**Supplied information**
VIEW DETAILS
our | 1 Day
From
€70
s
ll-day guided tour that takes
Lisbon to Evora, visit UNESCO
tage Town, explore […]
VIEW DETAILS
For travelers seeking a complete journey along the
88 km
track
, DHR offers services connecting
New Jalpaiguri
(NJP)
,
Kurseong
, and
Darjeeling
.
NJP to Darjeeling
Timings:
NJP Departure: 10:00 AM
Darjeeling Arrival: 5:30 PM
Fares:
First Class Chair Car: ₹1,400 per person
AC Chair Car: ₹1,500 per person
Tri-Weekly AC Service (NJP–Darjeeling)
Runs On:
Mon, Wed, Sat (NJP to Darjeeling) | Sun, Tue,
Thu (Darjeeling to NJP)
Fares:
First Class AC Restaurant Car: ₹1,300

==

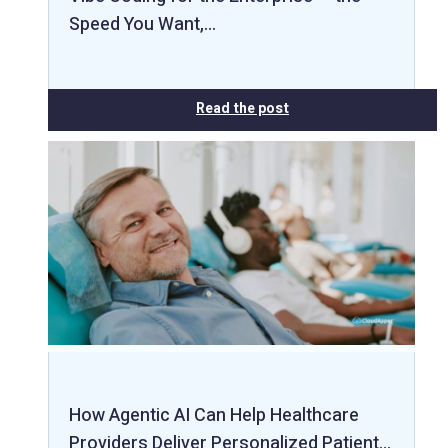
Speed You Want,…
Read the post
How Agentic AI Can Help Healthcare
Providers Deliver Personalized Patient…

**Task requirements**
Look through the entries above and quote exactly the lines from the line with "Mon, Wed, Sat" to the line with "First Class AC Restaurant Car: ₹1,300", counting both of those lines.

**Answer to the exercise**
Mon, Wed, Sat (NJP to Darjeeling) | Sun, Tue,
Thu (Darjeeling to NJP)
Fares:
First Class AC Restaurant Car: ₹1,300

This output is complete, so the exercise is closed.